TRENTON, N.J. -- New Jersey will “never” allow self-service fueling if one influential state lawmaker has his way.
State Senate president Stephen Sweeney (D), who also may run for governor in 2017, said he would “never” let legislation lifting New Jersey’s self-serve fueling ban advance as long as he is in charge.
“I’ve never been a supporter of self-serve,” Sweeney said at a recent meeting with the editorial board of Asbury Park Press. “The retailers are controlling the numbers. All you’re doing is increasing their profit. You won’t see the savings because it just disappears.”

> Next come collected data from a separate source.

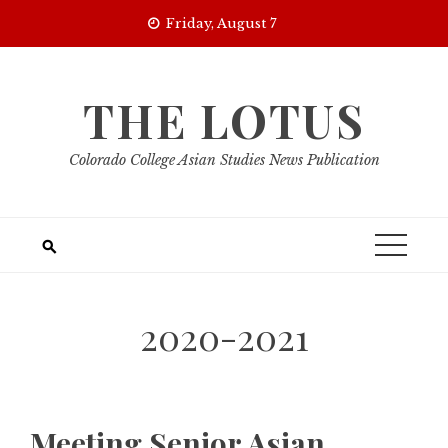
Skip
Friday, August 7
to
content
THE LOTUS
Colorado College Asian Studies News Publication
2020-2021
Meeting Senior Asian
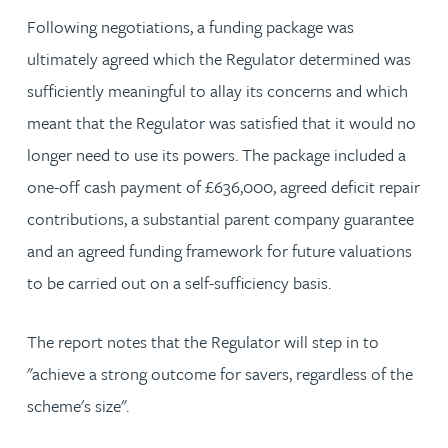
Following negotiations, a funding package was
ultimately agreed which the Regulator determined was
sufficiently meaningful to allay its concerns and which
meant that the Regulator was satisfied that it would no
longer need to use its powers. The package included a
one-off cash payment of £636,000, agreed deficit repair
contributions, a substantial parent company guarantee
and an agreed funding framework for future valuations
to be carried out on a self-sufficiency basis.
The report notes that the Regulator will step in to
"achieve a strong outcome for savers, regardless of the
scheme's size".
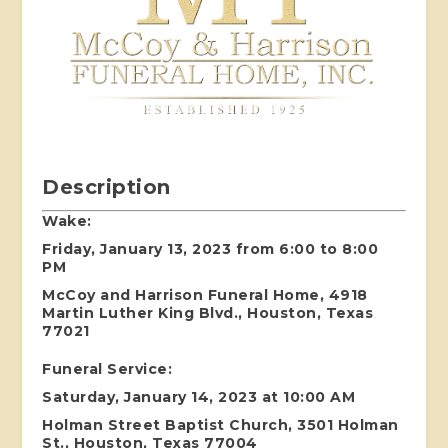
Description
Wake:
Friday, January 13, 2023 from 6:00 to 8:00
PM
McCoy and Harrison Funeral Home, 4918
Martin Luther King Blvd., Houston, Texas
77021
Funeral Service:
Saturday, January 14, 2023 at 10:00 AM
Holman Street Baptist Church, 3501 Holman
St., Houston, Texas 77004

An analysis by the New Jersey Gasoline-C-Store-Automotive Association found that lifting the self-service fueling ban would result in an average discount of at least 10 cents per gallon (CPG). Until recently, the association had opposed lifting the ban, but changed its position because “it’s getting harder and harder to hire employees willing to pump gas,” said Sal Risalvato, executive director. According to the state Department of Labor statistics, New Jersey has about 10,000 gas-station attendants, with an average wage of $9.05 an hour.
New Jersey is one of only two states that bans self-service fueling, although the other—Oregon—recently allowed limited self-service fueling in some areas.

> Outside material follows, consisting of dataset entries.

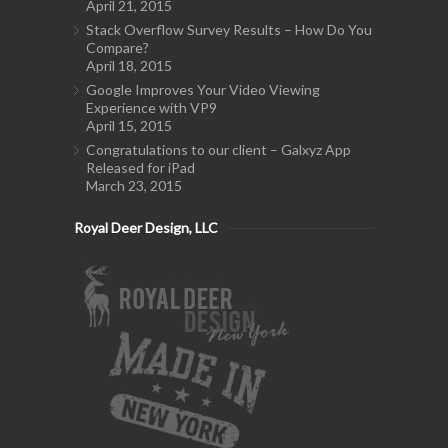
April 21, 2015
Stack Overflow Survey Results – How Do You
Compare?
April 18, 2015
Google Improves Your Video Viewing
Experience with VP9
April 15, 2015
Congratulations to our client – Galxyz App
Released for iPad
March 23, 2015
Royal Deer Design, LLC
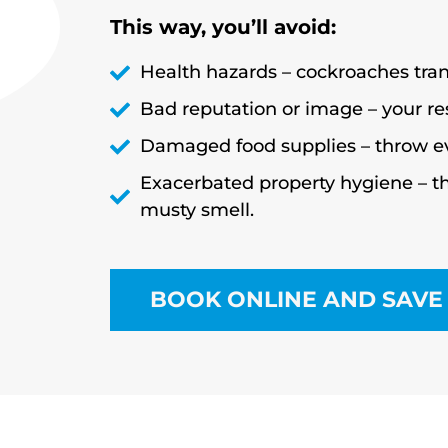
This way, you’ll avoid:
Health hazards – cockroaches trans
Bad reputation or image – your r
Damaged food supplies – throw e
Exacerbated property hygiene – th
musty smell.
BOOK ONLINE AND SAVE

Sweeney and Democratic legislators have been battling Gov. Chris Christie (R) over a proposal to increase the state gasoline tax to raise money for New Jersey’s ailing transportation trust fund (TTF). Christie had supported raising the gas tax if lawmakers would agree to cut the state sales tax, but Democratic legislators were opposed to that idea.
Because of the worsening state of the TTF, Christie recently had halted all nonessential transportation projects, a move that angered Sweeney.

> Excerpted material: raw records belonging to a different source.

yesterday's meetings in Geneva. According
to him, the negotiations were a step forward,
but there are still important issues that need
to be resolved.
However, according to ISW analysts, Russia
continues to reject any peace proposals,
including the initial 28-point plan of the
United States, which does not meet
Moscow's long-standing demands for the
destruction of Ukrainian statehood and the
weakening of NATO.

“People aren’t working when there is work they could be doing,” Sweeney said. “I never dreamed we’d be at this point without having the TTF done. Because of how the state refused to address this in the past, a lot of our options have been taken away. There are no rabbits we can pull out a hat.”
Democratic legislators have proposed a 14.5-CPG increase in the state gas tax to 37.5 CPG. Meanwhile, New Jersey voters will be deciding this November on a proposed constitutional amendment that would require all gas-tax revenue to go toward supporting the TTF. A June survey by Fairleigh Dickinson University found that 51% of registered New Jersey voters said they would support the amendment, while 34% were opposed.